Just last month, the Wichita Eagle’s Suzanne Perez Tobias went to Doo-Dah to cure her craving for the restaurant’s pork belly and grits and happened to sit by Holmes. She was inspired to write her own Counter Chat about meeting him.
“He asked me what I did, and I told him I worked for The Wichita Eagle. We commiserated about the writing life. He let me taste his sloppy joe and macaroni and cheese. He took a spoonful of my grits. He mentioned one particular man he met at the diner a few years ago, a well-known Broadway actor named Matt Bogart, who was in town for the lead role in ‘Thoroughly Modern Millie.’
Minutes later, who should walk into the diner but Bogart, who is back in Wichita, this time for Guys and Dolls.’ They talked for a while and made plans to meet later. I was starstruck and thoroughly delighted, and asked if I could take a picture of both of them.
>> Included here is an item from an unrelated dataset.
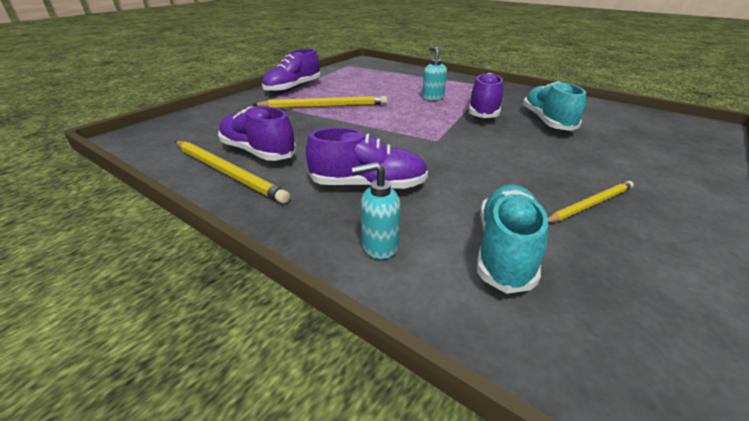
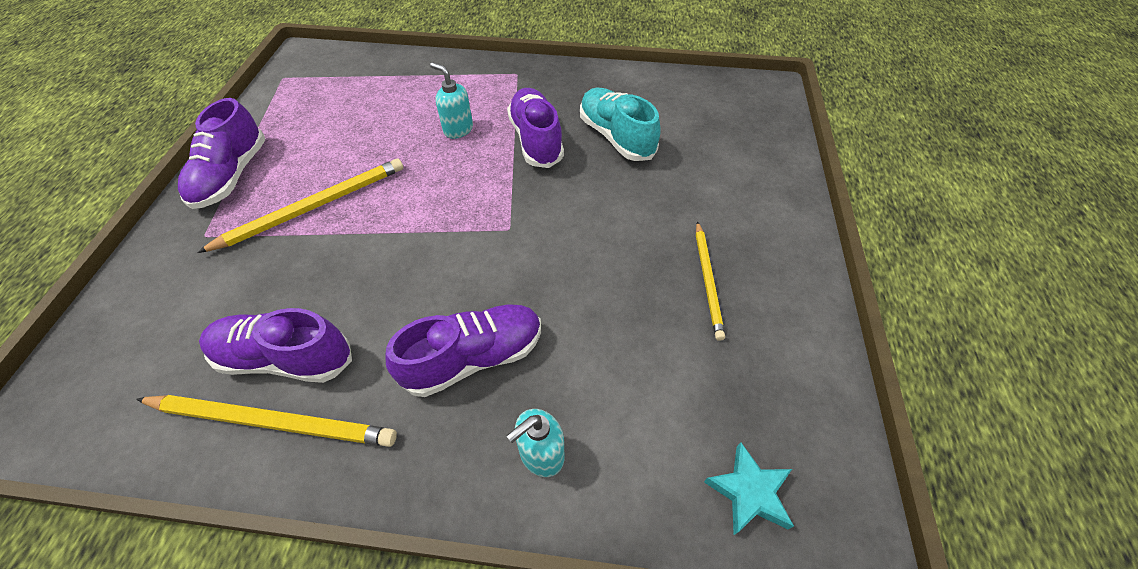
camera: 30 degrees left, 20 degrees up
turquoise shoe [477,184,548,294] -> none
yellow pencil [548,181,634,223] -> yellow pencil turned 150 degrees clockwise [696,221,725,341]
none -> turquoise star [704,443,794,535]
I love this town. #wichitawesome”
A part of the atmosphere
Holmes stocks up on $2 bills and gold dollars so he can surprise waitresses around town by tipping with them. He also dines out for dinner every night and tries to hit up new, undiscovered restaurants.
He plays bridge five times a week at the bridge center in Parklane Shopping Center.
Back when the restaurant first opened, the Shibleys were offering gift certificates for 20 percent off. Holmes came in the next day with a check for $1,000 — and has repeated that purchase at least four times since. His gift certificate stays behind the counter and the staff staples his receipts to it until it’s depleted.
Doo-Dah’s regulars love it if they get a mention in one of Holmes’ Counter Chats.
“If they’re named, they have bragging rights,” Shibley said.
When Holmes recently went in for a surgery, Shibley posted a picture of him from the hospital on the restaurant’s Facebook page, and customers freaked out. They’d ask her daily for updates on his condition.
His cheerful presence at the counter is as much a part of Doo-Dah Diner as the monkey bread or the sound of Patrick’s raspy voice calling out orders.
“He adds to our whimsical and laid back attitude, and he takes it personally and makes sure he spreads it,” Shibley said, ”I think he has been guilty of turning more than one grumpy person around to walking out with a big smile.”